A bill that would decriminalize marijuana on a broad scale in St Louis has received preliminary support from legislators including Mayor Tishaura Jones (D).
In a decision taken on Friday, the Board of Aldermen advanced the proposal to the near-final “perfection” stage. The proposal will now be considered for the third reading.
In contrast to state laws that outlaw cannabis, Alderman Bret Narayan’s (D) plan would abolish local ordinances penalizing low amounts of possession and cultivation.
The current civil penalty would not apply to adults 21 and older who possess marijuana up to two ounces. If enacted, it would prevent the punishment of adults who cultivate up to six flowering plants with “no resources.”
A city employee who is a medicinal cannabis patient would be allowed to present his or her state-issued identification card “to avoid a punitive termination if he or she tests positive for marijuana.”
St. Louis’ marijuana laws are outdated, unfair, and discriminatory. In the past 3 years, 591 people were arrested in our city for marijuana-related charges – of those individuals, 82 percent were Black.
Let me be clear – locking people up for marijuana does NOT make us safer.
— Mayor Tishaura O. Jones (@saintlouismayor) November 21, 2021
The initiative has 11 cosponsors (D) currently, including Mayor Tishaura Jones. According to the representative of the mayor, the “intention is to free up police resources so they won’t have to worry about arresting a victimless criminal.”
This law would prohibit police from searching for or arresting people based on their smell or visual impression of marijuana smoke.

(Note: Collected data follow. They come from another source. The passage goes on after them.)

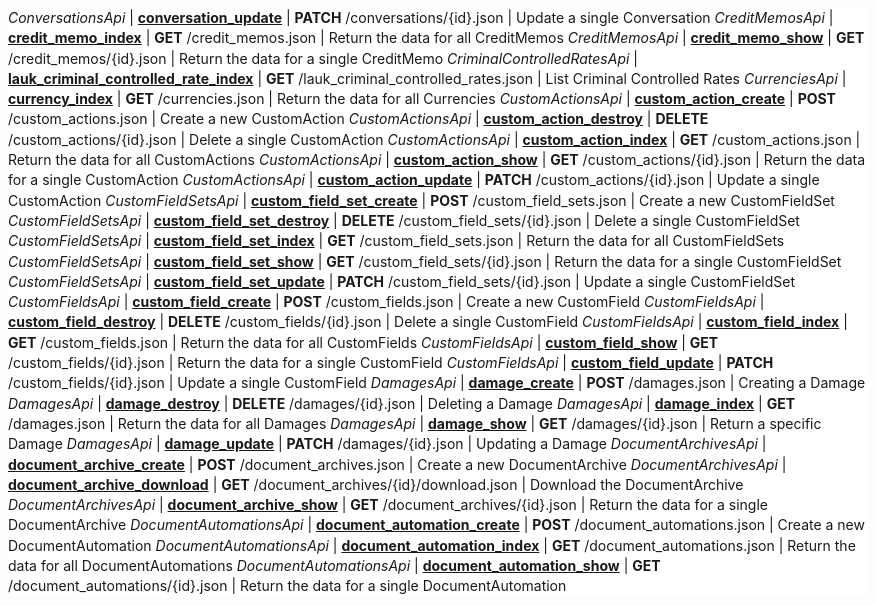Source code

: *ConversationsApi* | [**conversation_update**](docs/ConversationsApi.md#conversation_update) | **PATCH** /conversations/{id}.json | Update a single Conversation
*CreditMemosApi* | [**credit_memo_index**](docs/CreditMemosApi.md#credit_memo_index) | **GET** /credit_memos.json | Return the data for all CreditMemos
*CreditMemosApi* | [**credit_memo_show**](docs/CreditMemosApi.md#credit_memo_show) | **GET** /credit_memos/{id}.json | Return the data for a single CreditMemo
*CriminalControlledRatesApi* | [**lauk_criminal_controlled_rate_index**](docs/CriminalControlledRatesApi.md#lauk_criminal_controlled_rate_index) | **GET** /lauk_criminal_controlled_rates.json | List Criminal Controlled Rates
*CurrenciesApi* | [**currency_index**](docs/CurrenciesApi.md#currency_index) | **GET** /currencies.json | Return the data for all Currencies
*CustomActionsApi* | [**custom_action_create**](docs/CustomActionsApi.md#custom_action_create) | **POST** /custom_actions.json | Create a new CustomAction
*CustomActionsApi* | [**custom_action_destroy**](docs/CustomActionsApi.md#custom_action_destroy) | **DELETE** /custom_actions/{id}.json | Delete a single CustomAction
*CustomActionsApi* | [**custom_action_index**](docs/CustomActionsApi.md#custom_action_index) | **GET** /custom_actions.json | Return the data for all CustomActions
*CustomActionsApi* | [**custom_action_show**](docs/CustomActionsApi.md#custom_action_show) | **GET** /custom_actions/{id}.json | Return the data for a single CustomAction
*CustomActionsApi* | [**custom_action_update**](docs/CustomActionsApi.md#custom_action_update) | **PATCH** /custom_actions/{id}.json | Update a single CustomAction
*CustomFieldSetsApi* | [**custom_field_set_create**](docs/CustomFieldSetsApi.md#custom_field_set_create) | **POST** /custom_field_sets.json | Create a new CustomFieldSet
*CustomFieldSetsApi* | [**custom_field_set_destroy**](docs/CustomFieldSetsApi.md#custom_field_set_destroy) | **DELETE** /custom_field_sets/{id}.json | Delete a single CustomFieldSet
*CustomFieldSetsApi* | [**custom_field_set_index**](docs/CustomFieldSetsApi.md#custom_field_set_index) | **GET** /custom_field_sets.json | Return the data for all CustomFieldSets
*CustomFieldSetsApi* | [**custom_field_set_show**](docs/CustomFieldSetsApi.md#custom_field_set_show) | **GET** /custom_field_sets/{id}.json | Return the data for a single CustomFieldSet
*CustomFieldSetsApi* | [**custom_field_set_update**](docs/CustomFieldSetsApi.md#custom_field_set_update) | **PATCH** /custom_field_sets/{id}.json | Update a single CustomFieldSet
*CustomFieldsApi* | [**custom_field_create**](docs/CustomFieldsApi.md#custom_field_create) | **POST** /custom_fields.json | Create a new CustomField
*CustomFieldsApi* | [**custom_field_destroy**](docs/CustomFieldsApi.md#custom_field_destroy) | **DELETE** /custom_fields/{id}.json | Delete a single CustomField
*CustomFieldsApi* | [**custom_field_index**](docs/CustomFieldsApi.md#custom_field_index) | **GET** /custom_fields.json | Return the data for all CustomFields
*CustomFieldsApi* | [**custom_field_show**](docs/CustomFieldsApi.md#custom_field_show) | **GET** /custom_fields/{id}.json | Return the data for a single CustomField
*CustomFieldsApi* | [**custom_field_update**](docs/CustomFieldsApi.md#custom_field_update) | **PATCH** /custom_fields/{id}.json | Update a single CustomField
*DamagesApi* | [**damage_create**](docs/DamagesApi.md#damage_create) | **POST** /damages.json | Creating a Damage
*DamagesApi* | [**damage_destroy**](docs/DamagesApi.md#damage_destroy) | **DELETE** /damages/{id}.json | Deleting a Damage
*DamagesApi* | [**damage_index**](docs/DamagesApi.md#damage_index) | **GET** /damages.json | Return the data for all Damages
*DamagesApi* | [**damage_show**](docs/DamagesApi.md#damage_show) | **GET** /damages/{id}.json | Return a specific Damage
*DamagesApi* | [**damage_update**](docs/DamagesApi.md#damage_update) | **PATCH** /damages/{id}.json | Updating a Damage
*DocumentArchivesApi* | [**document_archive_create**](docs/DocumentArchivesApi.md#document_archive_create) | **POST** /document_archives.json | Create a new DocumentArchive
*DocumentArchivesApi* | [**document_archive_download**](docs/DocumentArchivesApi.md#document_archive_download) | **GET** /document_archives/{id}/download.json | Download the DocumentArchive
*DocumentArchivesApi* | [**document_archive_show**](docs/DocumentArchivesApi.md#document_archive_show) | **GET** /document_archives/{id}.json | Return the data for a single DocumentArchive
*DocumentAutomationsApi* | [**document_automation_create**](docs/DocumentAutomationsApi.md#document_automation_create) | **POST** /document_automations.json | Create a new DocumentAutomation
*DocumentAutomationsApi* | [**document_automation_index**](docs/DocumentAutomationsApi.md#document_automation_index) | **GET** /document_automations.json | Return the data for all DocumentAutomations
*DocumentAutomationsApi* | [**document_automation_show**](docs/DocumentAutomationsApi.md#document_automation_show) | **GET** /document_automations/{id}.json | Return the data for a single DocumentAutomation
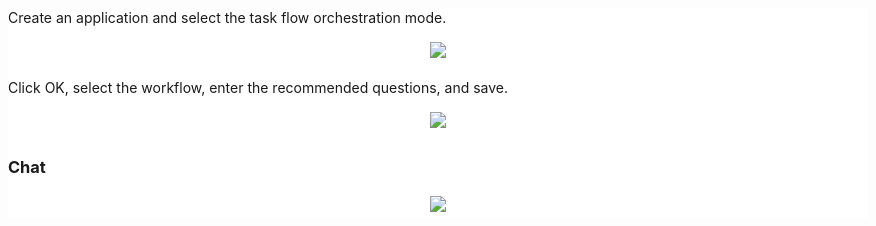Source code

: Create an application and select the task flow orchestration mode.


<p align="center">
  <img src={'/img/cookbook/data_app_build.png'} width="800" />
</p>

Click OK, select the workflow, enter the recommended questions, and save.

<p align="center">
  <img src={'/img/cookbook/data_app_awel.png'} width="800" />
</p>


### Chat 
<p align="center">
  <img src={'/img/cookbook/data_expert_chat.png'} width="800" />
</p>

According to other studies, blacks consume marijuana at about the same rates as other racial groups,” he said. According to a review of three years of arrest data, black people make most cannabis-related arrests in the city.
According to Narayan, the marijuana bill will improve the earlier change made by St Louis in 2018, which raised the fine from $10 to $25. By eliminating the provision authorizing the fine, the bill will be better.
The sponsor noted that such legacy laws need to be updated “so that people do not end up with criminal records that hinder their access to public housing and other benefits.”.
It would continue to be criminal to give marijuana to minors, possess an excessive amount of cannabis, and sell cannabis on a property that prohibits it.
Missouri voters approved a ballot proposal legalizing medicinal cannabis in 2018.
According to the proposal, “The Board of Aldermen must make sure that the State of Missouri law applies to all ordinances of the City of St. Louis.”
Earlier this year, Kansas City, Missouri’s City Council voted to repeal all penalties for marijuana possession under the city’s local laws.
As part of the cannabis measure, Mayor Quinton Lucas (D) and four local lawmakers repealed a similar section of the city’s Code of Ordinances that imposed a $500 fine for possession of greater than 35 grams of marijuana.
Most Kansas City municipal employees will be exempt from pre-employment drug tests for cannabis under a resolution passed by the City Council in September.
Activists in the state are attempting to pass adult-use marijuana legislation in 2022 through the efforts of at least two groups.
The proposal of Legal Missouri 2022 proposes using marijuana tax income to support automatic expungements for former cannabis offenders, followed by programs to support veterans’ health care, drug abuse treatment, and public defenders.
Despite competing legalization measures on the ballot in 2018, the Missouri state government passed a medical cannabis measure in 2018.
COVID-19 thwarted the group’s campaign last year to legalize recreational marijuana.
The legislature should take the lead on reform, according to some reform advocates. Rep. Shamed Dogan (R) will reintroduce similar legislation early next year after the previous effort failed this session after two years of discussion. Last year, he introduced a resolution to put legalization on the ballot and require lawmakers to create a legal framework if it passed.